Поверье о Шайтане и кизиле сообщила отузская помещица Жанна Ивановна Арцеулова, урожденная Айвазовская.

Эчкидак – козья гора

Отузская легенда

Али, красавец Али, тебя еще помнит наша деревня, и рассказ о тебе, передаваясь из уст в уста, дошел до дней, когда Яйла услышала гудок автомобиля и выше ее гор, сильнее птицы взвился бесстрашный человек.

Не знаю, перегнал бы ты их на своем скакуне, но ты мог скорее загнать любимого коня и погубить себя, чем поступиться славой первого джигита.

Быстрее ветра носил горный конь своего хозяина, и завидовала отузская молодежь, глядя, как гарцевал Али, сверкая блестящим набором, и как без промаха бил он любую птицу на лету.

Недаром считался Али первым стрелком на всю долину и никогда не возвращался домой с пустой сумой.

Трепетали дикие козы, когда на вершинах Эчкидага из-за неприступных скал появлялся Али с карабином на плече.

Только ни разу не тронула рука благородного охотника газели, которая кормила дитя.
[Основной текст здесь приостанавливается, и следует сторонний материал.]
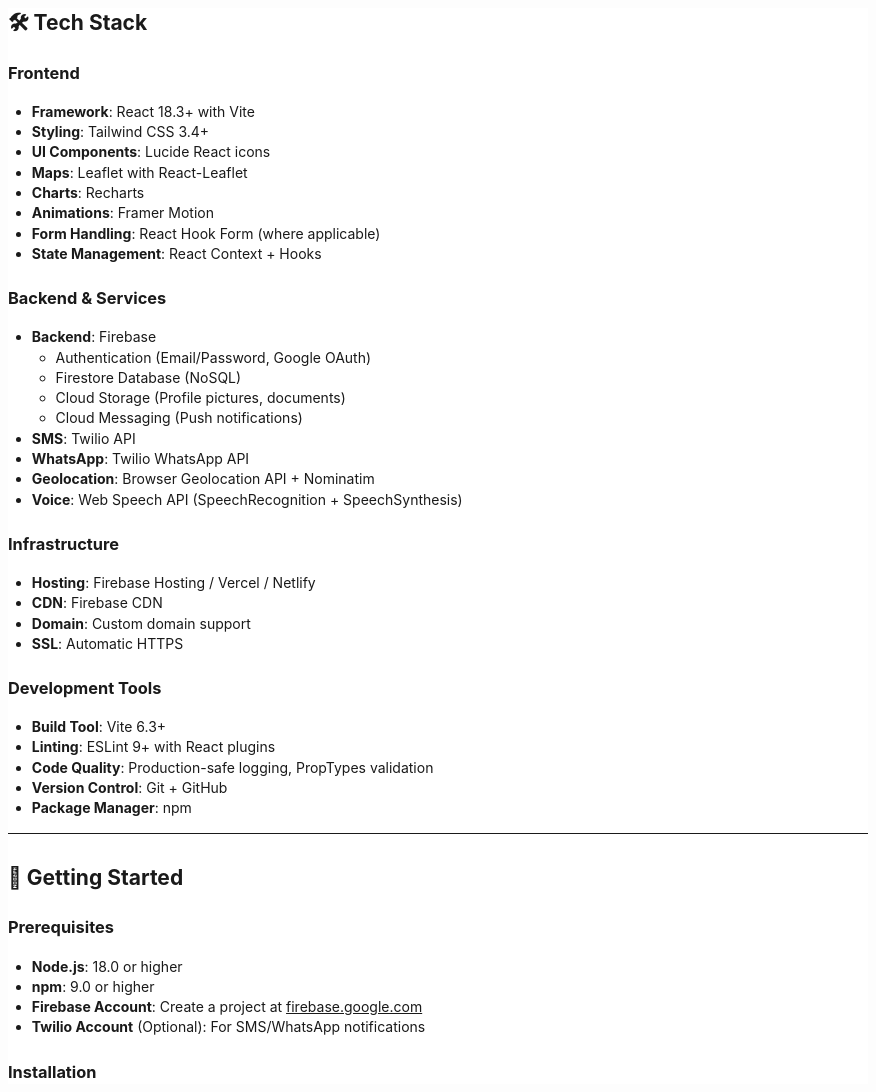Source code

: 
## 🛠️ Tech Stack

### Frontend
- **Framework**: React 18.3+ with Vite
- **Styling**: Tailwind CSS 3.4+
- **UI Components**: Lucide React icons
- **Maps**: Leaflet with React-Leaflet
- **Charts**: Recharts
- **Animations**: Framer Motion
- **Form Handling**: React Hook Form (where applicable)
- **State Management**: React Context + Hooks

### Backend & Services
- **Backend**: Firebase
  - Authentication (Email/Password, Google OAuth)
  - Firestore Database (NoSQL)
  - Cloud Storage (Profile pictures, documents)
  - Cloud Messaging (Push notifications)
- **SMS**: Twilio API
- **WhatsApp**: Twilio WhatsApp API
- **Geolocation**: Browser Geolocation API + Nominatim
- **Voice**: Web Speech API (SpeechRecognition + SpeechSynthesis)

### Infrastructure
- **Hosting**: Firebase Hosting / Vercel / Netlify
- **CDN**: Firebase CDN
- **Domain**: Custom domain support
- **SSL**: Automatic HTTPS

### Development Tools
- **Build Tool**: Vite 6.3+
- **Linting**: ESLint 9+ with React plugins
- **Code Quality**: Production-safe logging, PropTypes validation
- **Version Control**: Git + GitHub
- **Package Manager**: npm

---

## 🚀 Getting Started

### Prerequisites

- **Node.js**: 18.0 or higher
- **npm**: 9.0 or higher
- **Firebase Account**: Create a project at [firebase.google.com](https://firebase.google.com)
- **Twilio Account** (Optional): For SMS/WhatsApp notifications

### Installation
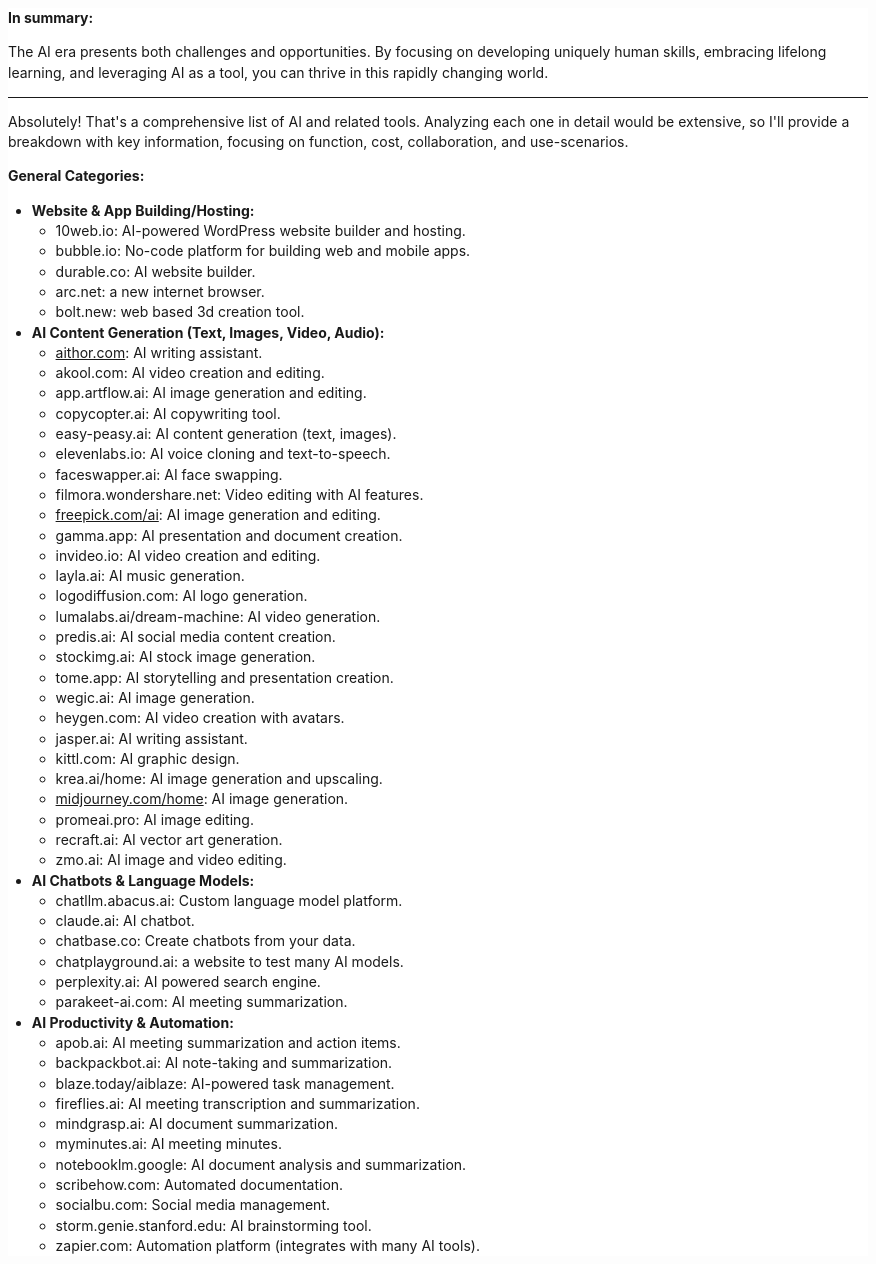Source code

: 
**In summary:**

The AI era presents both challenges and opportunities. By focusing on developing uniquely human skills, embracing lifelong learning, and leveraging AI as a tool, you can thrive in this rapidly changing world.

----
Absolutely! That's a comprehensive list of AI and related tools. Analyzing each one in detail would be extensive, so I'll provide a breakdown with key information, focusing on function, cost, collaboration, and use-scenarios.

**General Categories:**

* **Website & App Building/Hosting:**
    * 10web.io: AI-powered WordPress website builder and hosting.
    * bubble.io: No-code platform for building web and mobile apps.
    * durable.co: AI website builder.
    * arc.net: a new internet browser.
    * bolt.new: web based 3d creation tool.
* **AI Content Generation (Text, Images, Video, Audio):**
    * [aithor.com](https://www.google.com/search?q=aithor.com): AI writing assistant.
    * akool.com: AI video creation and editing.
    * app.artflow.ai: AI image generation and editing.
    * copycopter.ai: AI copywriting tool.
    * easy-peasy.ai: AI content generation (text, images).
    * elevenlabs.io: AI voice cloning and text-to-speech.
    * faceswapper.ai: AI face swapping.
    * filmora.wondershare.net: Video editing with AI features.
    * [freepick.com/ai](https://freepick.com/ai): AI image generation and editing.
    * gamma.app: AI presentation and document creation.
    * invideo.io: AI video creation and editing.
    * layla.ai: AI music generation.
    * logodiffusion.com: AI logo generation.
    * lumalabs.ai/dream-machine: AI video generation.
    * predis.ai: AI social media content creation.
    * stockimg.ai: AI stock image generation.
    * tome.app: AI storytelling and presentation creation.
    * wegic.ai: AI image generation.
    * heygen.com: AI video creation with avatars.
    * jasper.ai: AI writing assistant.
    * kittl.com: AI graphic design.
    * krea.ai/home: AI image generation and upscaling.
    * [midjourney.com/home](https://midjourney.com/home): AI image generation.
    * promeai.pro: AI image editing.
    * recraft.ai: AI vector art generation.
    * zmo.ai: AI image and video editing.
* **AI Chatbots & Language Models:**
    * chatllm.abacus.ai: Custom language model platform.
    * claude.ai: AI chatbot.
    * chatbase.co: Create chatbots from your data.
    * chatplayground.ai: a website to test many AI models.
    * perplexity.ai: AI powered search engine.
    * parakeet-ai.com: AI meeting summarization.
* **AI Productivity & Automation:**
    * apob.ai: AI meeting summarization and action items.
    * backpackbot.ai: AI note-taking and summarization.
    * blaze.today/aiblaze: AI-powered task management.
    * fireflies.ai: AI meeting transcription and summarization.
    * mindgrasp.ai: AI document summarization.
    * myminutes.ai: AI meeting minutes.
    * notebooklm.google: AI document analysis and summarization.
    * scribehow.com: Automated documentation.
    * socialbu.com: Social media management.
    * storm.genie.stanford.edu: AI brainstorming tool.
    * zapier.com: Automation platform (integrates with many AI tools).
Ибо благородство Али касалось не только человека.

И вот как-то, когда в горах заблеяли молодые козочки, зашел Али в саклю Урмиэ.

Урмиэ, молодая вдова, уснащавшая себя пряным ткна[1] лишь для него одного, требовала за это, чтобы он беспрекословно исполнял все ее причуды. Она лукаво посмотрела на Али, как делала всегда, когда хотела попросить что-нибудь исключительное.

– Принеси мне завтра караджа.

– Нельзя. Не время бить коз. Только что начали кормить, ведь знаешь, – заметил Али, удивившись странной просьбе.

– А я хочу. Для меня мог бы сделать.

– Не могу.

– Ну так уходи. О чем разговаривать.

Пожал плечами Али, не ожидал этого, повернулся к двери.

– Глупая баба.

– К глупой зачем ходишь? Сеит-Мемет не говорит так. Не принесешь ты – принесет другой, а караджа будет. Как знаешь!

Вернулся Али домой, прилег и задумался. В лесу рокотал соловей, в виноградниках звенели цикады, по небу бегали одна к другой в гости яркие звезды.

Никто не спал, не мог заснуть и Али. Клял Урмиэ, знал, что дурной, неладный она человек, а тянуло к ней, тянуло, как пчелу на сладкий цветок.

– Не ты – принесет другой.

Неправда, никто не принесет раньше.

Али поднялся.

Начинало светать. Розовая заря ласкала землю первым поцелуем.

Али ушел в горы по знакомой ему прямой тропе.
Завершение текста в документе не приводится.